Friday, May 27, 2016

"The Last Amazon"

"Superman débuted in 1938, Batman in 1939, Wonder Woman in 1941. She was created by William Moulton Marston, a psychologist with a Ph.D. from Harvard. A press release explained, “ ‘Wonder Woman’ was conceived by Dr. Marston to set up a standard among children and young people of strong, free, courageous womanhood; to combat the idea that women are inferior to men, and to inspire girls to self-confidence and achievement in athletics, occupations and professions monopolized by men” because “the only hope for civilization is the greater freedom, development and equality of women in all fields of human activity.” Marston put it this way: “Frankly, Wonder Woman is psychological propaganda for the new type of woman who should, I believe, rule the world...

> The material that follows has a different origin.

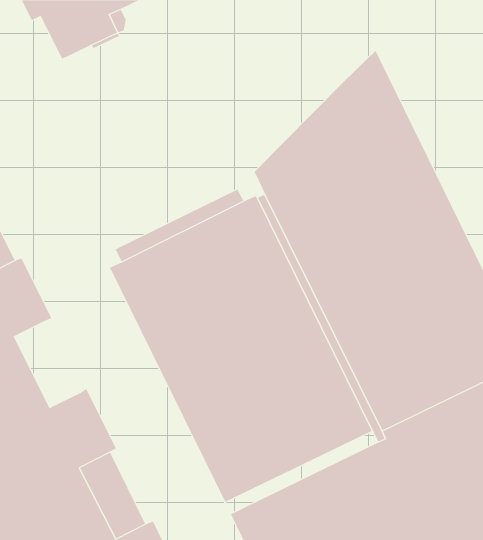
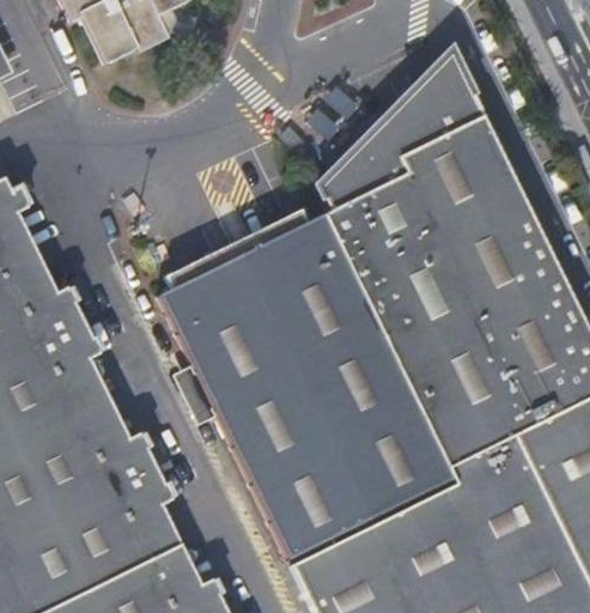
building: none -> [53,358,126,454]

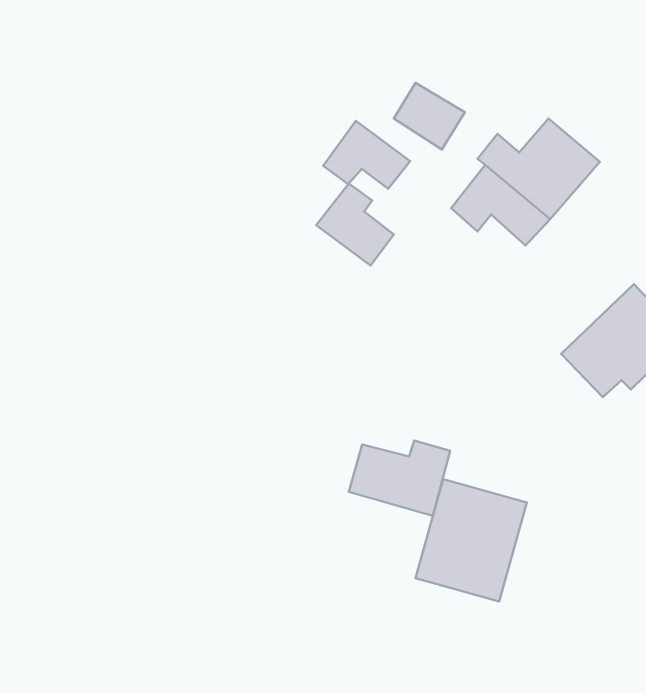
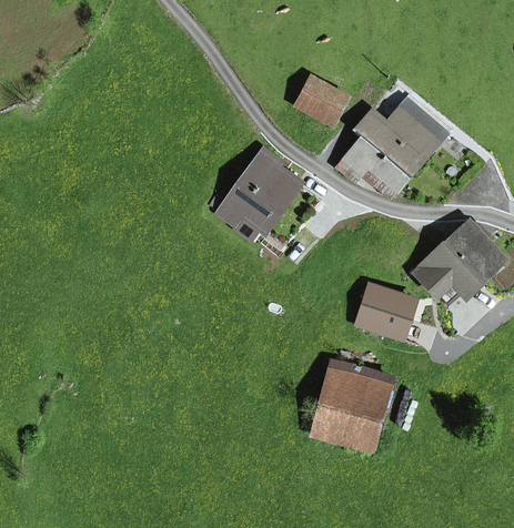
building: [323,121,410,189] -> [218,179,280,227]
building: none -> [359,285,414,338]
building: [349,440,450,516] -> none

Superman owes a debt to science fiction, Batman to the hardboiled detective. Wonder Woman’s debt is to feminism. She’s the missing link in a chain of events that begins with the woman-suffrage campaigns of the nineteen-tens and ends with the troubled place of feminism a century later. Wonder Woman is so hard to put on film because the fight for women’s rights has gone so badly...

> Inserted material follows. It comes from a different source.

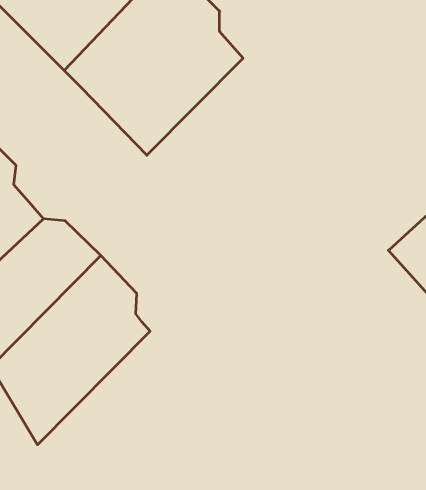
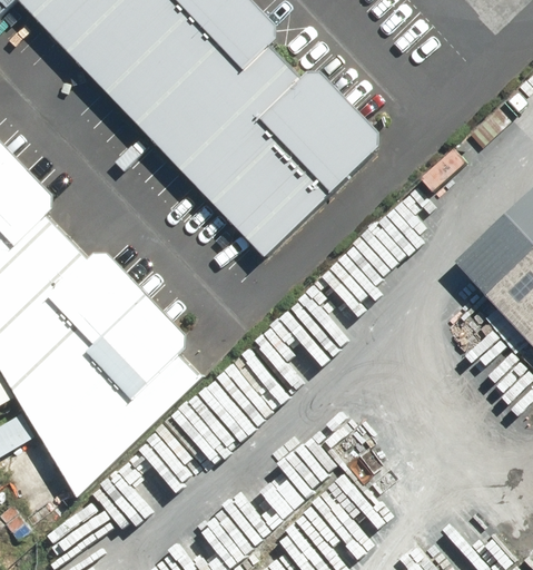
building: none -> [195,75,381,255]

In 1944, Wonder Woman became the only superhero, aside from Superman and Batman, to make the jump from the pages of a comic book to daily newspaper syndication as a comic strip. Marston had so much work to do, writing Wonder Woman stories, that he hired an assistant, nineteen-year-old Joye Hummel. She’d been a student in a psychology class he taught at the Katharine Gibbs School. (Hummel, now ninety, still has the exam that Marston gave in class. It reads as though it were written by Sheryl Sandberg. Question No. 6: “Advise Miss F. how to overcome her fear of talking with the company Vice President who is in charge of her Division and whom she has plenty of opportunities to contact if she chooses; also tell Miss F. why these contacts are to her advantage.”) To help Hummel write Wonder Woman, the family gave her copies of Marston’s “Emotions of Normal People” and Sanger’s “Woman and the New Race.”...

Wonder Woman ran for President in a comic book written by Marston in 1943; she ran for President on the cover of Ms. in 1972. She’ll run again; she’s never won. The Equal Rights Amendment never became law; in 1982, the deadline for its ratification expired. A century after Sanger started The Woman Rebel, even the fight for birth control isn’t over."


http://www.newyorker.com/magazine/2014/09/22/last-amazon

The origins of wonder-woman! I mean the exceptionalism is in the name I suppose, but that was before exceptionalism was even a problem I guess...

And all these details -

"Lewis Terman, who helped develop the I.Q. test, also helped create a test to measure “masculinity” and “femininity”: its purpose was to identify deviance."